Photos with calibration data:
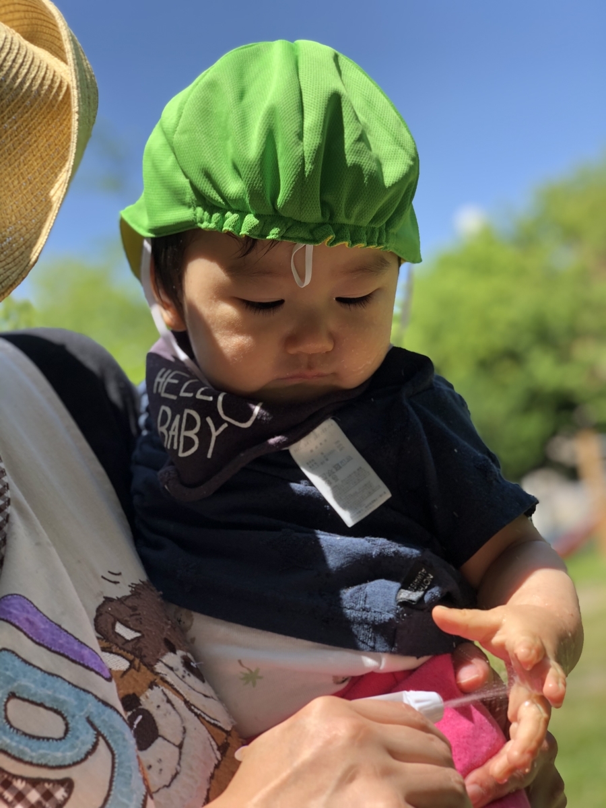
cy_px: 404
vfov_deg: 36.8
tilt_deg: +7.1
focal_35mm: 52
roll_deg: +9.4
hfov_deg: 28.0
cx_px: 303
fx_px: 1214
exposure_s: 1/374
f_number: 2.4
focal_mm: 6
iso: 16
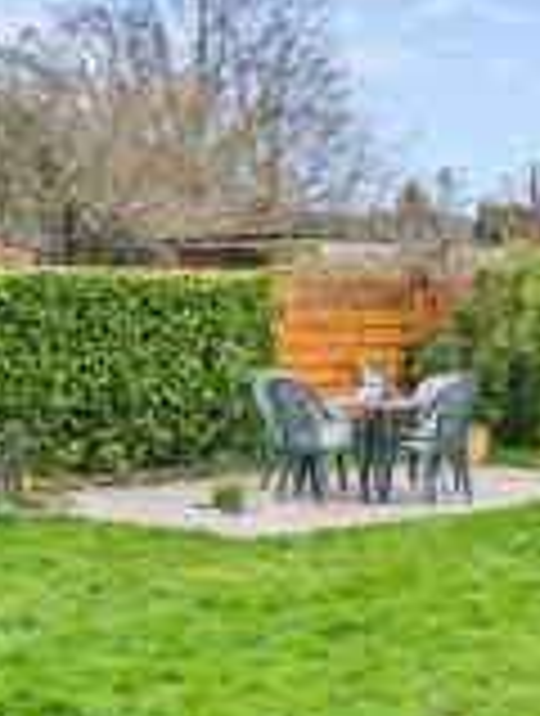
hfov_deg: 16.6
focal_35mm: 89
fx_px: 1844
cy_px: 340
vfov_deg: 22.0
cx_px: 392
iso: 400
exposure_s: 1/320
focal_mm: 31
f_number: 5.6
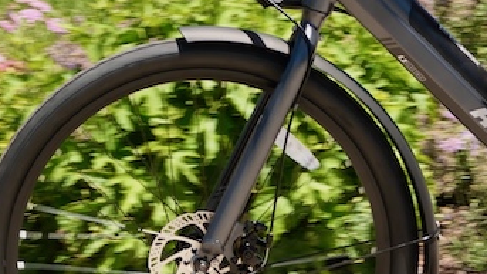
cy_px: -70
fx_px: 4882
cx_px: 467
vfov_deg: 3.2
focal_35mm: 378
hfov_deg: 5.7
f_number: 5
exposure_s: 1/340
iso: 125
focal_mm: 68.7
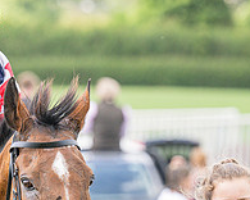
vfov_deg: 2.3
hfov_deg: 2.9
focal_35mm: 672
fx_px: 4972
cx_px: -28
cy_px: 163
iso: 400
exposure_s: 1/1000
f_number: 4
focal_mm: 165
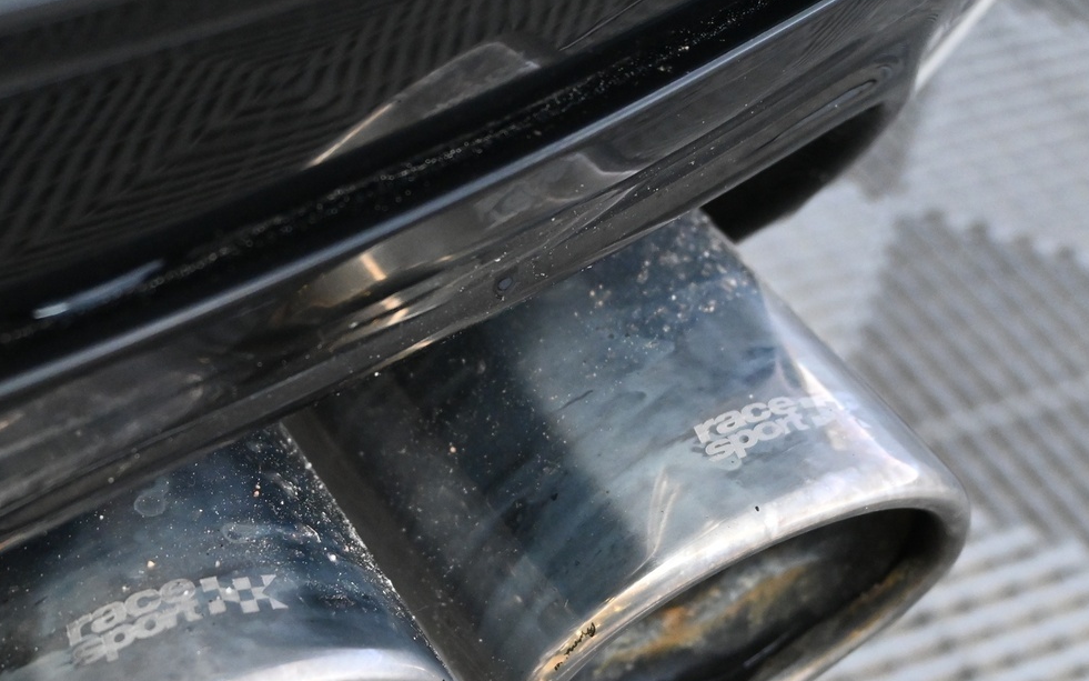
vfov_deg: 18.6
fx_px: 2060
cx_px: 428
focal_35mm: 69
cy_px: 508
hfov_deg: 29.5
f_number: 4.5
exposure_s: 1/60
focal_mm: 27.5
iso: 4000
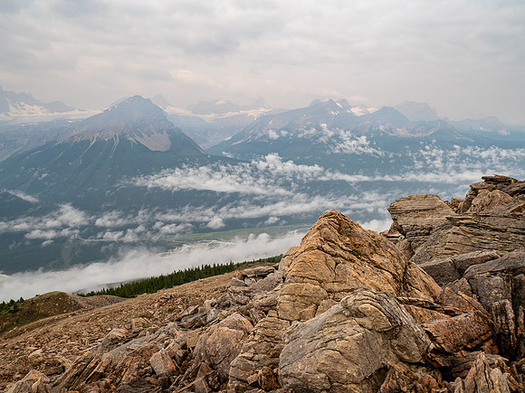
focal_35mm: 24
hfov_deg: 71.6
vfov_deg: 56.8
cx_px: 262
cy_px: 196
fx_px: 364
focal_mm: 12
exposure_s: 1/125
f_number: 8
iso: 200
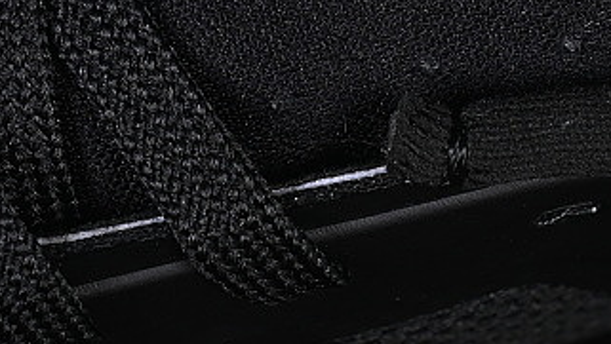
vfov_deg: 4.6
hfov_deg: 8.2
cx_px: 259
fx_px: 4280
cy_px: -156
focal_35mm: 264
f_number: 6.3
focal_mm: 50
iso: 160
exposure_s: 1/50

**EXERCISE OBJECTIVE:** Reproduce the records above exactly, but only from the line containing "exposure_s: 1/60" through the last line, both included, and without any pictures.

**COMPLETED EXERCISE:**
exposure_s: 1/60
focal_mm: 27.5
iso: 4000
focal_35mm: 24
hfov_deg: 71.6
vfov_deg: 56.8
cx_px: 262
cy_px: 196
fx_px: 364
focal_mm: 12
exposure_s: 1/125
f_number: 8
iso: 200
vfov_deg: 4.6
hfov_deg: 8.2
cx_px: 259
fx_px: 4280
cy_px: -156
focal_35mm: 264
f_number: 6.3
focal_mm: 50
iso: 160
exposure_s: 1/50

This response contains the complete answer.